Unterricht für das Fest der Beschneidung Jesu Christi
(Neujahrstag)
Dieses Fest bildet die Oktave des heiligen Weihnachtsfestes und offenbart uns eine neue Tat im Werk der Erlösung. Jesus muss leidend unsere Erlösung vollbringen. Beginnen wir im Blut Jesu Christi das Werk unserer Erlösung an demselben Tag, da Christus den Namen des Erlösers, Jesus, vom Himmel erhält!
(Der Eingang zur heiligen Messe ist der nämliche, wie in der dritten Messe am heiligen Weihnachtsfest.)
Gebet der Kirche.
O Gott, der Du durch die fruchtbare Jungfräulichkeit Mariä dem Menschengeschlecht die Gnaden des ewigen Heiles verliehen hast, wir bitten Dich, laß uns die Fürbitte derjenigen erfahren, durch die wir gewürdigt worden, den Urheber des Lebens zu erhalten, unseren Herrn Jesum Christum, deinen Sohn. Amen.
Lesung
ist dieselbe wie in der ersten Messe am Weihnachtsfest
Evangelium nach dem hl. Lukas 2,21
Zu derselben Zeit, als acht Tage um waren und der Knabe beschnitten werden sollte, ward sein Name Jesus genannt, wie Ihn schon vor seiner Empfängnis im Mutterleib der Engel genannt hatte.

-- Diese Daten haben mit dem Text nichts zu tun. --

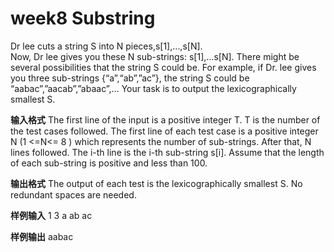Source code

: # week8 Substring

Dr lee cuts a string S into N pieces,s\[1\],…,s\[N\].   
Now, Dr lee gives you these N sub-strings: s\[1\],…s\[N\]. There might be several possibilities that the string S could be. For example, if Dr. lee gives you three sub-strings {“a”,“ab”,”ac”}, the string S could be “aabac”,”aacab”,”abaac”,…
Your task is to output the lexicographically smallest S.

**输入格式**
The first line of the input is a positive integer T. T is the number of the test cases followed.
The first line of each test case is a positive integer N (1 <=N<= 8 ) which represents the number of sub-strings. After that, N lines followed. The i-th line is the i-th sub-string s\[i\]. Assume that the length of each sub-string is positive and less than 100.

**输出格式**
The output of each test is the lexicographically smallest S. No redundant spaces are needed.

**样例输入**
1
3
a
ab
ac

**样例输出**
aabac
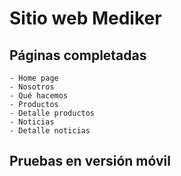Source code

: # Sitio web Mediker
## Páginas completadas
    - Home page
    - Nosotros
    - Qué hacemos
    - Productos
    - Detalle productos
    - Noticias
    - Detalle noticias

## Pruebas en versión móvil
    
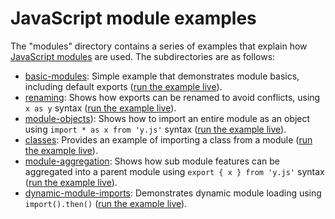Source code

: # JavaScript module examples
The "modules" directory contains a series of examples that explain how [JavaScript modules](https://developer.mozilla.org/en-US/docs/Web/JavaScript/Guide/Modules) are used. The subdirectories are as follows:

* [basic-modules](basic-modules): Simple example that demonstrates module basics, including default exports ([run the example live](https://github.com/LongHuu100/js-modules/tree/master/public/modules/basic-modules)).
* [renaming](renaming): Shows how exports can be renamed to avoid conflicts, using `x as y` syntax ([run the example live](https://github.com/LongHuu100/js-modules/tree/master/public/modules/renaming)).
* [module-objects](module-objects)): Shows how to import an entire module as an object using `import * as x from 'y.js'` syntax ([run the example live](https://github.com/LongHuu100/js-modules/tree/master/public/modules/module-objects)).
* [classes](classes): Provides an example of importing a class from a module ([run the example live](https://github.com/LongHuu100/js-modules/tree/master/public/modules/classes)).
* [module-aggregation](module-aggregation): Shows how sub module features can be aggregated into a parent module using `export { x } from 'y.js'` syntax ([run the example live](https://github.com/LongHuu100/js-modules/tree/master/public/modules/module-aggregation)).
* [dynamic-module-imports](dynamic-module-imports): Demonstrates dynamic module loading using `import().then()` ([run the example live](https://github.com/LongHuu100/js-modules/tree/master/public/modules/dynamic-module-imports)).
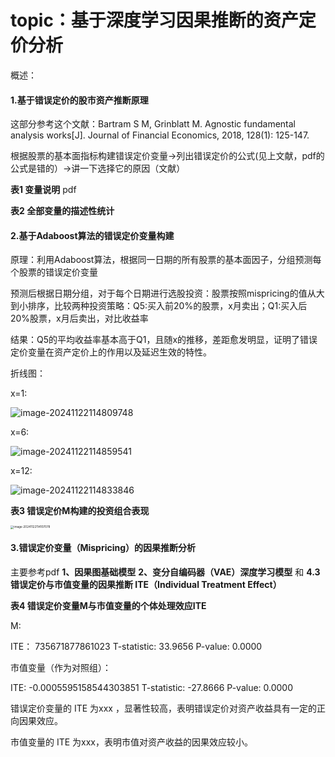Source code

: # topic：基于深度学习因果推断的资产定价分析

概述：

#### 1.基于错误定价的股市资产推断原理

这部分参考这个文献：Bartram S M, Grinblatt M. Agnostic fundamental analysis works[J]. Journal of Financial Economics, 2018, 128(1): 125-147. 

根据股票的基本面指标构建错误定价变量->列出错误定价的公式(见上文献，pdf的公式是错的）->讲一下选择它的原因（文献）

**表1 变量说明** pdf

**表2 全部变量的描述性统计** 

#### 2.基于Adaboost算法的错误定价变量构建

原理：利用Adaboost算法，根据同一日期的所有股票的基本面因子，分组预测每个股票的错误定价变量

预测后根据日期分组，对于每个日期进行选股投资：股票按照mispricing的值从大到小排序，比较两种投资策略：Q5:买入前20%的股票，x月卖出；Q1:买入后20%股票，x月后卖出，对比收益率

结果：Q5的平均收益率基本高于Q1，且随x的推移，差距愈发明显，证明了错误定价变量在资产定价上的作用以及延迟生效的特性。

折线图：

x=1:

![image-20241122114809748](C:\Users\taosuozi\AppData\Roaming\Typora\typora-user-images\image-20241122114809748.png)

x=6:

![image-20241122114859541](C:\Users\taosuozi\AppData\Roaming\Typora\typora-user-images\image-20241122114859541.png)

x=12:

![image-20241122114833846](C:\Users\taosuozi\AppData\Roaming\Typora\typora-user-images\image-20241122114833846.png)

**表3 错误定价M构建的投资组合表现**

<img src="C:\Users\taosuozi\AppData\Roaming\Typora\typora-user-images\image-20241122114107078.png" alt="image-20241122114107078" style="zoom:33%;" />

#### 3.错误定价变量（Mispricing）的因果推断分析

主要参考pdf **1、因果图基础模型** **2、变分自编码器（VAE）深度学习模型** 和 **4.3 错误定价与市值变量的因果推断 ITE（Individual Treatment Effect）**

**表4 错误定价变量M与市值变量的个体处理效应ITE**

M:

ITE： 735671877861023
T-statistic: 33.9656
P-value: 0.0000

市值变量（作为对照组）：

ITE: -0.0005595158544303851
T-statistic: -27.8666
P-value: 0.0000

错误定价变量的 ITE 为xxx ，显著性较高，表明错误定价对资产收益具有一定的正向因果效应。

市值变量的 ITE 为xxx，表明市值对资产收益的因果效应较小。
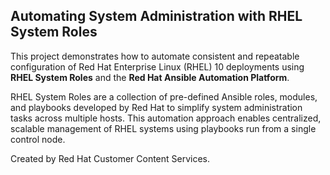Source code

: ## Automating System Administration with RHEL System Roles

This project demonstrates how to automate consistent and repeatable configuration of Red Hat Enterprise Linux (RHEL) 10 deployments using **RHEL System Roles** and the **Red Hat Ansible Automation Platform**.

RHEL System Roles are a collection of pre-defined Ansible roles, modules, and playbooks developed by Red Hat to simplify system administration tasks across multiple hosts. This automation approach enables centralized, scalable management of RHEL systems using playbooks run from a single control node.

Created by Red Hat Customer Content Services.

Warum wollte Christus am achten Tage nach seiner Geburt sich der Beschneidung unterwerfen?
Als der eingeborene Sohn Gottes und die unendliche Heiligkeit selbst, bedurfte in keiner Weise der Beschneidung. Er wollte sich aber der blutigen und schmerzhaften Zeremonie unterwerfen:
1) Um das Gesetz des alten Bundes ausdrücklich als heilig und von Gott gegeben anzuerkennen, es feierlich zur vollkommensten Erfüllung an unserer Statt auf sich zu nehmen, damit Er uns von dem Joch der Sünde befreie, und um anzudeuten, daß Er, wenn auch vollkommen sündenlos, doch in der Ähnlichkeit des Fleisches der Sünde zu uns kommen wollte, um für uns leiden und sterben zu können.
2) Um gleich im Anfang seines irdischen Lebens sein Blut für uns zu vergießen, zu zeigen, um welchen Preis Er den Namen Jesus erkaufe und unser Erlöser werde, und schon damals das Unterpfand zu geben, daß Er all sein Blut für uns vergießen wolle.

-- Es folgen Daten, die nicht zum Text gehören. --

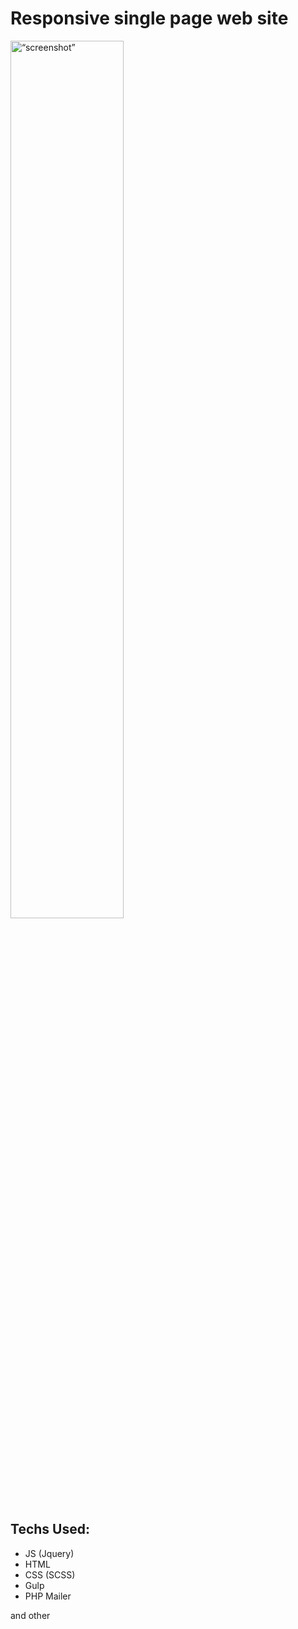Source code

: # Responsive single page web site 
  
<img src="https://i.ibb.co/g94nnQm/screen.png" alt= “screenshot” width="60%" align="middle">

## Techs Used:
* JS (Jquery)
* HTML
* CSS (SCSS)
* Gulp
* PHP Mailer

and other

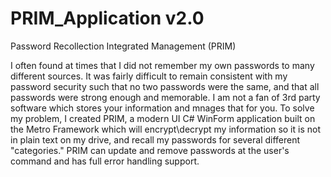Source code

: # PRIM_Application v2.0
Password Recollection Integrated Management (PRIM)

I often found at times that I did not remember my own passwords to many different sources. It was fairly difficult to remain consistent with my password security such that no two passwords were the same, and that all passwords were strong enough and memorable. I am not a fan of 3rd party software which stores your information and mnages that for you. To solve my problem, I created PRIM, a modern UI C# WinForm application built on the Metro Framework which will encrypt\decrypt my information so it is not in plain text on my drive, and recall my passwords for several different "categories." PRIM can update and remove passwords at the user's command and has full error handling support.
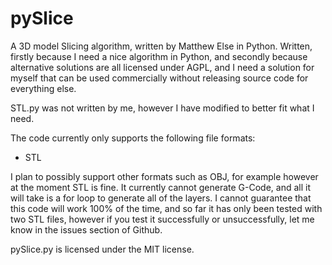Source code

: pySlice
==========

A 3D model Slicing algorithm, written by Matthew Else in Python. Written, firstly because I need a nice algorithm in Python, and secondly because alternative solutions are all licensed under AGPL, and I need a solution for myself that can be used commercially without releasing source code for everything else.

STL.py was not written by me, however I have modified to better fit what I need.

The code currently only supports the following file formats:
* STL

I plan to possibly support other formats such as OBJ, for example however at the moment STL is fine. It currently cannot generate G-Code, and all it will take is a for loop to generate all of the layers. I cannot guarantee that this code will work 100% of the time, and so far it has only been tested with two STL files, however if you test it successfully or unsuccessfully, let me know in the issues section of Github.

pySlice.py is licensed under the MIT license.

3) Um uns das Beispiel der Demut und des Gehorsams zu geben, uns an die Notwendigkeit der geistigen Beschneidung, der Abtötung der Sinnlichkeit und der fleischlichen Lüste zu mahnen.
4) Um den Juden kein Ärgernis zu geben, um sich als Nachkommen Abraham`s zu beweisen und durch die Annahme dieses Bundeszeichen den Bund Gottes mit den Vätern und die daran geknüpften Verheißungen zu bestätigen.

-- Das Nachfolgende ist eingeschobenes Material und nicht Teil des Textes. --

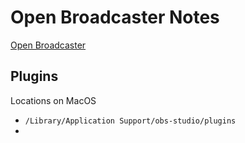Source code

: # Open Broadcaster Notes

[Open Broadcaster](https://obsproject.com/)

## Plugins

Locations on MacOS

* `/Library/Application Support/obs-studio/plugins`
* 
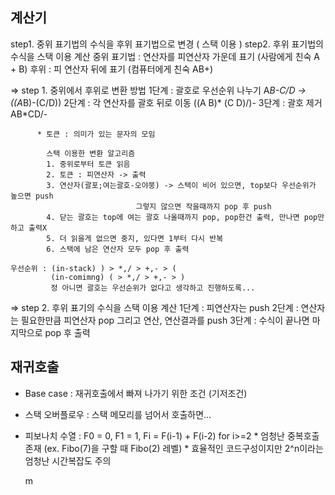 ## 계산기
 step1. 중위 표기법의 수식을 후위 표기법으로 변경 ( 스택 이용 )
 step2. 후위 표기법의 수식을 스택 이용 계산
            중위 표기법 : 연산자를 피연산자 가운데 표기 (사람에게 친숙 A + B)
            후위 : 피 연산자 뒤에 표기 (컴퓨터에게 친숙 AB+)

 => step 1. 중위에서 후위로 변환 방법
            1단계 : 괄호로 우선순위 나누기 A*B-C/D -> ((A*B)-(C/D))
            2단계 : 각 연산자를 괄호 뒤로 이동 ((A B)* (C D)/)-
            3단계 : 괄호 제거 AB*CD/-
           
          * 토큰 : 의미가 있는 문자의 모임
            
            스택 이용한 변환 알고리즘
            1. 중위로부터 토큰 읽음
            2. 토큰 : 피연산자 -> 출력
            3. 연산자(괄포;여는괄호-오야붕) -> 스택이 비어 있으면, top보다 우선순위가 높으면 push
                                그렇지 않으면 작을때까지 pop 후 push 
            4. 닫는 괄호는 top에 여는 괄호 나올때까지 pop, pop한건 출력, 만나면 pop만 하고 출력X
            5. 더 읽을게 없으면 중지, 있다면 1부터 다시 반복
            6. 스택에 남은 연산자 모두 pop 후 출력

    우선순위 : (in-stack) ) > *,/ > +,- > (
             (in-comimng) ( > *,/ > +,- > )
             정 아니면 괄호는 우선순위가 없다고 생각하고 진행하도록...

 => step 2. 후위 표기의 수식을 스택 이용 계산
            1단계 : 피연산자는 push
            2단계 : 연산자는 필요한만큼 피연산자 pop 그리고 연산, 연산결과를 push
            3단계 : 수식이 끝나면 마지막으로 pop 후 출력

## 재귀호출
 - Base case : 재귀호출에서 빠져 나가기 위한 조건 (기저조건) 
 - 스택 오버플로우 : 스택 메모리를 넘어서 호출하면...
 - 피보나치 수열 : F0 = 0, F1 = 1, Fi = F(i-1) + F(i-2) for i>=2
        * 엄청난 중복호출 존재 (ex. Fibo(7)을 구할 때 Fibo(2) 레벨)
        * 효율적인 코드구성이지만 2^n이라는 엄청난 시간복잡도 주의

    m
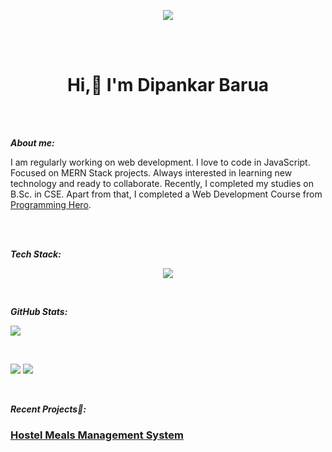 <p align="center">
  <img width="full" height="full" src="https://i.ibb.co/BqfMWTy/web-DEVeloper.png">
</p>

<br>
<br>

<h1 align="center"> Hi,👋 I'm Dipankar Barua </h1>

<br>
<br>

***About me:***

I am regularly working on web development. I love to code in JavaScript. Focused on MERN Stack projects. Always interested in learning new technology and ready to collaborate.
Recently, I completed my studies on B.Sc. in CSE. Apart from that, I completed a Web Development Course from [Programming Hero](https://www.programming-hero.com/).

<br>
<br>

***Tech Stack:***

<p align="center">
  <a href="https://skillicons.dev">
    <img src="https://skillicons.dev/icons?i=html,css,react,nodejs,express,firebase,js,mongodb,tailwind,jwt&perline=5" />
  </a>
</p>

<br>

***GitHub Stats:***

<p align="left">
  <a href="https://git.io/streak-stats">
    <img src="https://streak-stats.demolab.com/?user=DipuBarua&theme=dark" />
  </a>
</p>

<br>

![](http://github-profile-summary-cards.vercel.app/api/cards/repos-per-language?username=DipuBarua&theme=graywhite)
![](http://github-profile-summary-cards.vercel.app/api/cards/stats?username=DipuBarua&theme=graywhite) 

<br>

***Recent Projects📌:***

### [Hostel Meals Management System](https://hostel-meals-management.web.app/)


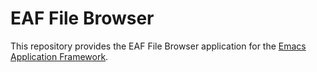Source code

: # EAF File Browser
This repository provides the EAF File Browser application for the [Emacs Application Framework](https://github.com/emacs-eaf/emacs-application-framework).
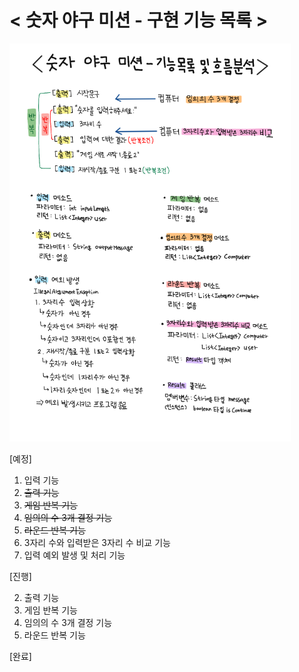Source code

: <h1>
&lt 숫자 야구 미션 - 구현 기능 목록 &gt
</h1>

<img src="./숫자 야구 미션 - 기능목록 및 흐름분석.png" width="450px">

[예정]

1. 입력 기능
2. ~~출력 기능~~
3. ~~게임 반복 기능~~
4. ~~임의의 수 3개 결정 기능~~
5. ~~라운드 반복 기능~~
6. 3자리 수와 입력받은 3자리 수 비교 기능
7. 입력 예외 발생 및 처리 기능

[진행]

2. 출력 기능
3. 게임 반복 기능
4. 임의의 수 3개 결정 기능
5. 라운드 반복 기능

[완료]

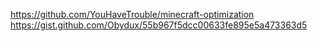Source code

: https://github.com/YouHaveTrouble/minecraft-optimization
https://gist.github.com/Obydux/55b967f5dcc00633fe895e5a473363d5
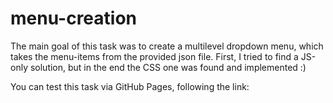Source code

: # menu-creation
The main goal of this task was to create a multilevel dropdown menu, which takes the menu-items from the provided json file.
First, I tried to find a JS-only solution, but in the end the CSS one was found and implemented :)

You can test this task via GitHub Pages, following the link: 
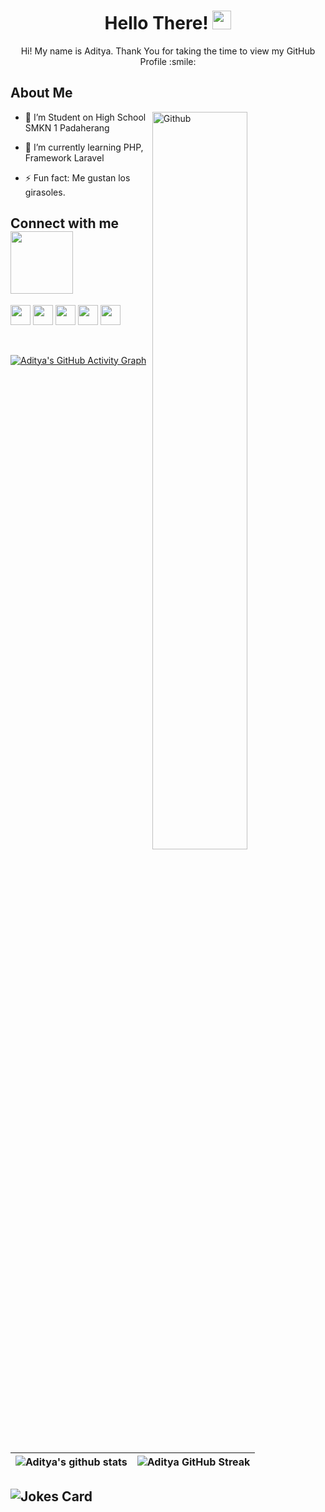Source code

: <div align='center'>
<h1> Hello There! <img src = "https://raw.githubusercontent.com/MartinHeinz/MartinHeinz/master/wave.gif" width = 30px> </h1>
</p>
</div>

<div size='20px' align='center'> Hi! My name is Aditya. Thank You for taking the time to view my GitHub Profile :smile: 

</div>

<h2> About Me </h2>

<img width="55%" align="right" alt="Github" src="https://raw.githubusercontent.com/onimur/.github/master/.resources/git-header.svg" />

- 🔭 I’m Student on High School SMKN 1 Padaherang
  
- 🌱 I’m currently learning PHP, Framework Laravel
  
- ⚡ Fun fact: Me gustan los girasoles.



<h2> Connect with me 
  <img src='https://raw.githubusercontent.com/ShahriarShafin/ShahriarShafin/main/Assets/handshake.gif' width="100px"> </h2>
<a href = 'https://www.instagram.com/adityaaa17__'> <img width = '32px' align= 'center' src="https://raw.githubusercontent.com/rahulbanerjee26/githubAboutMeGenerator/main/icons/instagram.svg"/></a>
<a href = 'https://www.linkedin.com/in/aditya-hardi-a4753324a/'> <img width = '32px' align= 'center' src="https://raw.githubusercontent.com/rahulbanerjee26/githubAboutMeGenerator/main/icons/linked-in-alt.svg"/></a>  
<a href = 'https://www.instagram.com/adityaaaa17__/'> <img width = '32px' align= 'center' src="https://raw.githubusercontent.com/rahulbanerjee26/githubAboutMeGenerator/main/icons/twitter.svg"/></a> 
<a href = 'https://www.facebook.com/aditya.ctrl/'> <img width = '32px' align= 'center' src="https://raw.githubusercontent.com/rahulbanerjee26/githubAboutMeGenerator/main/icons/facebook.svg"/></a>
<a href = 'https://www.github.com/adityaHardi17'> <img width = '32px' align= 'center' src="https://raw.githubusercontent.com/rahulbanerjee26/githubAboutMeGenerator/main/icons/github.svg"/></a>
  
<br>
<br>
<br>
  
[![Aditya's GitHub Activity Graph](https://activity-graph.herokuapp.com/graph?username=adityaHardi17&theme=dracula)](https://github.com/ashutosh00710/github-readme-activity-graph)

| ![Aditya's github stats](https://github-readme-stats.vercel.app/api?username=adityaHardi17&show_icons=true&theme=radical) | ![Aditya GitHub Streak](https://github-readme-streak-stats.herokuapp.com/?user=adityaHardi17&theme=tokyonight) |
| --- | --- |

![Jokes Card](https://readme-jokes.vercel.app/api?theme=tokyonight)
<br>
-----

5) Um die Wahrheit seiner Menschheit zu beweisen, gegen jene Irrlehrer, welche behaupten Er habe nur einen Scheinleib gehabt.
Was war und bedeutete die Beschneidung?
Sie war ein äußerliches Zeichen des alten Bundes, vermöge dessen die Menschen damaliger Zeit dem auserwählten Volk zugezählt wurden, wie wir jetzt durch die heilige Taufe in die Kirche Jesu Christi eingehen. Die Beschneidung wurde zuerst dem Abraham zu Teil, und zwar als Zeichen des Bundes, den Gott mit ihm und seinen Nachkommen errichtet hat (1. Mos. 17,10), als immer währende Erinnerung an die dadurch eingegangene Verpflichtung genauer Befolgung seines Willens und an die damit gegebenen Verheißungen; endlich als ein Vorbild der Taufe, welche Jesus als geheimnisvolles Zeichen des neuen Bundes an Stelle der Beschneidung eingesetzt hat (Matth. 28,19) und durch welche nun die Herzen beschnitten, d. h. von der Sünde gereinigt werden.
Warum ist Er „Jesus“ genannt worden?
Der Name Jesus, welcher Erlöser oder Heiland bedeutet, ward von Gott selbst Ihm beigelegt (Matth. 1,21; Luk. 1,31), weil Er dazu gekommen war, die Welt zu erlösen und die Menschen selig zu machen. Deswegen ist es jener heilige, ehrwürdige und kräftige Name, in dem allein wir selig werden können (Apg. 4,12).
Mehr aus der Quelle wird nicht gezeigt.